### [The tasks]
1. Using the Maclean-Hunter article, decide whether each statement agrees with it: (a) Chatelaine was launched in 1928; (b) Horace Talmadge Hunter succeeded John Bayne Maclean as president in 1945; (c) Comcast acquired the company's cable holdings in the United States in 1994. For each, answer yes or no and quote the deciding words.
2. Transcribe the passage of the Maclean-Hunter article between "By the early" and "Comcast in 1994.", inclusive.

Maclean-Hunter (M-H) was a Canadian communications company, which had diversified holdings in radio, television, magazines, newspapers and cable television distribution.

History

The company began in 1887, when brothers John Bayne Maclean and Hugh Cameron Maclean launched their first trade publication, Canadian Grocer & General Storekeeper. Hugh left the company in 1899 and later return to Toronto to establish his own publication firm. John subsequently expanded his company into other areas of publishing, launching the general interest magazine Maclean's in 1905, the business newspaper Financial Post in 1907, the lifestyle magazine Canadian Homes and Gardens in 1925, the women's magazine Chatelaine in 1928, and its French-language counterpart, Châtelaine in 1960.

Horace Talmadge Hunter joined Maclean Publishing in 1903, moving up the management ranks from general manager in 1911 to succeed John Bayne Maclean as president in 1933; in 1945 the company's name was changed to Maclean-Hunter. Hunter retired in 1952 and died in 1961. Hunter's son Donald Fleming later became president and chairman of M-H.

In 1961, the company began to diversify, adding its first broadcasting asset, radio station CFCO in Chatham, Ontario. In 1968 Maclean-Hunter Publishing Company Limited was renamed to Maclean-Hunter Limited and finally as Maclean Hunter Limited in 1981.

In the 1970s, M-H merged its Le Maclean French-language magazine with Actualité, and began publishing L'actualité. In 1982, the company acquired a controlling interest in Sun Media; ownership of the Financial Post was transferred to Sun Media in 1987 to facilitate the publication's expansion from a weekly to a daily newspaper.

By the early 1990s, Maclean-Hunter's assets also included cable television services in 35 Ontario markets, 21 radio stations, television station CFCN in Calgary and a significant minority share in CTV.

Maclean-Hunter was acquired in 1994 by Rogers Communications. The Canadian Radio-television and Telecommunications Commission approved the transaction, but required Rogers to divest itself of some of Maclean-Hunter's individual assets to alleviate concerns about concentration of media ownership. Shaw Communications acquired some of the cable holdings and radio stations, Telemedia and Blackburn Radio acquired other radio stations, and the consortium of Baton Broadcasting and Electrohome acquired CFCN and the CTV shares. Sun Media was sold in an employee buyout in 1996.

Maclean-Hunter also had cable holdings in the United States, which were acquired by Comcast in 1994.

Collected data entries
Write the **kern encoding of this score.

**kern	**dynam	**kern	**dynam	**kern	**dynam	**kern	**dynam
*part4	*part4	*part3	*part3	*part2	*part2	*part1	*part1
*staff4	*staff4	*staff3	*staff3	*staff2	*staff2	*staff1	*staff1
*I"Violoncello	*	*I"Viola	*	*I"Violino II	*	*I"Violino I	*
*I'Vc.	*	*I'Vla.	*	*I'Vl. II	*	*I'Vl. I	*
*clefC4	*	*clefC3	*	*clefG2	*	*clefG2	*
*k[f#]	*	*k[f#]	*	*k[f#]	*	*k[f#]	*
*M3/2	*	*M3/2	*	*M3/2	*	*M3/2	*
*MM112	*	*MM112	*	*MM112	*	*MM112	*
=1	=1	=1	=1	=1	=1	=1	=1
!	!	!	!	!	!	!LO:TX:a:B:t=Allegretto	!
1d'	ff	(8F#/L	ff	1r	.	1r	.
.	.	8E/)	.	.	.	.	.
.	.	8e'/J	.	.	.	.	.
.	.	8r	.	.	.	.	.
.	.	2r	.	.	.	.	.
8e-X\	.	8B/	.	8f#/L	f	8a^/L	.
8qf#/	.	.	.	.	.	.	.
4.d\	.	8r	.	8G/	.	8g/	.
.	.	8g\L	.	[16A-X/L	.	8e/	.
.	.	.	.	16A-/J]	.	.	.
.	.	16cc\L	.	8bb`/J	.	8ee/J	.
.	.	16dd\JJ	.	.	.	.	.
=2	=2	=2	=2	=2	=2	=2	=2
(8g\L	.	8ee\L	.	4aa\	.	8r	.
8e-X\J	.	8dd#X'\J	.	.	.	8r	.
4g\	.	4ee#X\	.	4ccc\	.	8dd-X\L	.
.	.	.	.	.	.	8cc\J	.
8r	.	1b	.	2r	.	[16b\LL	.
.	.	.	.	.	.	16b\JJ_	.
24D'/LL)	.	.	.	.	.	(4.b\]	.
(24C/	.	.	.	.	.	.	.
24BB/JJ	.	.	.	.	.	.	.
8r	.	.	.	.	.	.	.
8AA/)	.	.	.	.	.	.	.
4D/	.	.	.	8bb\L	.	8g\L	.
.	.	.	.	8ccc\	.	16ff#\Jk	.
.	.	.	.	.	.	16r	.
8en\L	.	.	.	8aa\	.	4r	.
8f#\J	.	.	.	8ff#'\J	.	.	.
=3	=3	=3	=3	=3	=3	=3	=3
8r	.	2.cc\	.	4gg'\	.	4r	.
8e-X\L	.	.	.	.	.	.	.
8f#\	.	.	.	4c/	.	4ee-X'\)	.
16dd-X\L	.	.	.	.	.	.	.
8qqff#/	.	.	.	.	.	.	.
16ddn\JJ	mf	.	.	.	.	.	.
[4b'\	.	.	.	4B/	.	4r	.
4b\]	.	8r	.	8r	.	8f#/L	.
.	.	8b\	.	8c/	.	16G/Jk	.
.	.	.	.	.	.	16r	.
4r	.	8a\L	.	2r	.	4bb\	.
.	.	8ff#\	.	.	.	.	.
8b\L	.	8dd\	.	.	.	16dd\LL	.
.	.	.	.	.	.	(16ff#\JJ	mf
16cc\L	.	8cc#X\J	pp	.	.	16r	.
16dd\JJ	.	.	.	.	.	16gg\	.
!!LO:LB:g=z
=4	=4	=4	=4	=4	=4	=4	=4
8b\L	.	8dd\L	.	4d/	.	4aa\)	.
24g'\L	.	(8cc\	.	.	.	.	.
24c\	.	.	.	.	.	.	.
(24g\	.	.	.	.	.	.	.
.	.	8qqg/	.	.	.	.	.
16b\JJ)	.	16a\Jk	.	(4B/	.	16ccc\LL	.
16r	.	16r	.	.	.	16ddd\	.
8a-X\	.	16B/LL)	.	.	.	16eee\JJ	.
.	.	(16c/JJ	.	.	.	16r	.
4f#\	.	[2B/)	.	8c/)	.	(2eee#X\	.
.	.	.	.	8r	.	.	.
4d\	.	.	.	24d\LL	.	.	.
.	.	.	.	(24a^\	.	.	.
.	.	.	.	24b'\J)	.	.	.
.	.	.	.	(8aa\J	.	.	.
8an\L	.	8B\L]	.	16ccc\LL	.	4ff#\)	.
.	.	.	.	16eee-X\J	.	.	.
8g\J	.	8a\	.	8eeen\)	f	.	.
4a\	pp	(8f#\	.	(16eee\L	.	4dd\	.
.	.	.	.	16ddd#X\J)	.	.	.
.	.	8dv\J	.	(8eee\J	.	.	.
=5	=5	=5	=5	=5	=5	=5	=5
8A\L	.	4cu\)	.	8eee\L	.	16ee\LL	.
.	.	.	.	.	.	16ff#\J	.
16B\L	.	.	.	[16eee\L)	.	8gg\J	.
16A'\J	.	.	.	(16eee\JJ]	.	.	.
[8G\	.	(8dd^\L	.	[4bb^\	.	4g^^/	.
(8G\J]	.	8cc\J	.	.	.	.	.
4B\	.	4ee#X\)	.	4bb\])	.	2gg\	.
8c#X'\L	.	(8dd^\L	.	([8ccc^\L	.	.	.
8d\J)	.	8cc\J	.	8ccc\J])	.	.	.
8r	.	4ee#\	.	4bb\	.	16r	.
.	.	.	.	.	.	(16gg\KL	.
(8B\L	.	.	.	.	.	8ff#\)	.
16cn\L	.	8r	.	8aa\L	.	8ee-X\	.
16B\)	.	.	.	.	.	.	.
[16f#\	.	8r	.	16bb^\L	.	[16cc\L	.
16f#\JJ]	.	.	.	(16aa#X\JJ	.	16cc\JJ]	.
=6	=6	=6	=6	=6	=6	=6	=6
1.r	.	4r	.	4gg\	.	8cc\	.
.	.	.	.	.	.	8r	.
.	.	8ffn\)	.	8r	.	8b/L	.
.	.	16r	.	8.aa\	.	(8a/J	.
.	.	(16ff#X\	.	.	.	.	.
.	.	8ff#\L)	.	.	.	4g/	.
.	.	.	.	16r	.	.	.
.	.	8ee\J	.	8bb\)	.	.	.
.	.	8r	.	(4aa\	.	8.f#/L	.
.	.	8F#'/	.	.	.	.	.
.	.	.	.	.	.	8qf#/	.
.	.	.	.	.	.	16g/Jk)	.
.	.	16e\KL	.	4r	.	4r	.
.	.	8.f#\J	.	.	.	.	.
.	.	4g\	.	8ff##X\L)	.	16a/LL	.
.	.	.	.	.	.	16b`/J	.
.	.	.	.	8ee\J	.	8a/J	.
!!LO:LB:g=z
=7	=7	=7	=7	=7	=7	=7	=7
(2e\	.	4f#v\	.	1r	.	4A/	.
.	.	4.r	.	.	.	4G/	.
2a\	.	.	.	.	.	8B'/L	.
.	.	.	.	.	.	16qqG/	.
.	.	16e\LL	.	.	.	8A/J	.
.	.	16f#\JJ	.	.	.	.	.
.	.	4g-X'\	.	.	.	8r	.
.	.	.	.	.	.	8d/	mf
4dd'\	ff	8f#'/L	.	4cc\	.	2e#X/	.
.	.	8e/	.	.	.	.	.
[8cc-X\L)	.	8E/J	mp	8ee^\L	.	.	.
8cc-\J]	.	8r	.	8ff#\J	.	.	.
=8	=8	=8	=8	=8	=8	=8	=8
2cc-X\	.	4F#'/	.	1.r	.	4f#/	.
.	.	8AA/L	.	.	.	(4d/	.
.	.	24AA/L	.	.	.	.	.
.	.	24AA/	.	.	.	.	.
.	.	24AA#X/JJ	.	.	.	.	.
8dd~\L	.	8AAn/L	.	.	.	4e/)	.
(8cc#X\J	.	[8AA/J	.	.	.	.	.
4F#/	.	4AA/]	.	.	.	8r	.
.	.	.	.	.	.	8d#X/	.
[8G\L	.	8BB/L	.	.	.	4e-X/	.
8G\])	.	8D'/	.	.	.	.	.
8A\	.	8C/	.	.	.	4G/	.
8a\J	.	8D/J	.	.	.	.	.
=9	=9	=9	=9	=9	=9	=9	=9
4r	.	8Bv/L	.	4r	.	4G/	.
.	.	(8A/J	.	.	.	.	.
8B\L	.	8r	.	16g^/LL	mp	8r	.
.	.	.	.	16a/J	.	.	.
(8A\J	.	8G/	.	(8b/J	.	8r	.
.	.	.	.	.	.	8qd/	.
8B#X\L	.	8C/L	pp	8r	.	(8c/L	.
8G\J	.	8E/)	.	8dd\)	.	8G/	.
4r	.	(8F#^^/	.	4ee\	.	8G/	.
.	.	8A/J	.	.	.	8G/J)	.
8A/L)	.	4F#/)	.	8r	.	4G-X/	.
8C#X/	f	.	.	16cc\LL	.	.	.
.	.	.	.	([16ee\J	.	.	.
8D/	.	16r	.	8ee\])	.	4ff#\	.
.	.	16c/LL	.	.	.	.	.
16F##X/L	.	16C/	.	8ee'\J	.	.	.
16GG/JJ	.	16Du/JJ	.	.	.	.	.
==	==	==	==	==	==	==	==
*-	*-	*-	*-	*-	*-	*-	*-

### [Results for the exercise]
1.
(a) Yes: "the women's magazine Chatelaine in 1928"
(b) No: "to succeed John Bayne Maclean as president in 1933"
(c) Yes: "which were acquired by Comcast in 1994"

2.
By the early 1990s, Maclean-Hunter's assets also included cable television services in 35 Ontario markets, 21 radio stations, television station CFCN in Calgary and a significant minority share in CTV.

Maclean-Hunter was acquired in 1994 by Rogers Communications. The Canadian Radio-television and Telecommunications Commission approved the transaction, but required Rogers to divest itself of some of Maclean-Hunter's individual assets to alleviate concerns about concentration of media ownership. Shaw Communications acquired some of the cable holdings and radio stations, Telemedia and Blackburn Radio acquired other radio stations, and the consortium of Baton Broadcasting and Electrohome acquired CFCN and the CTV shares. Sun Media was sold in an employee buyout in 1996.

Maclean-Hunter also had cable holdings in the United States, which were acquired by Comcast in 1994.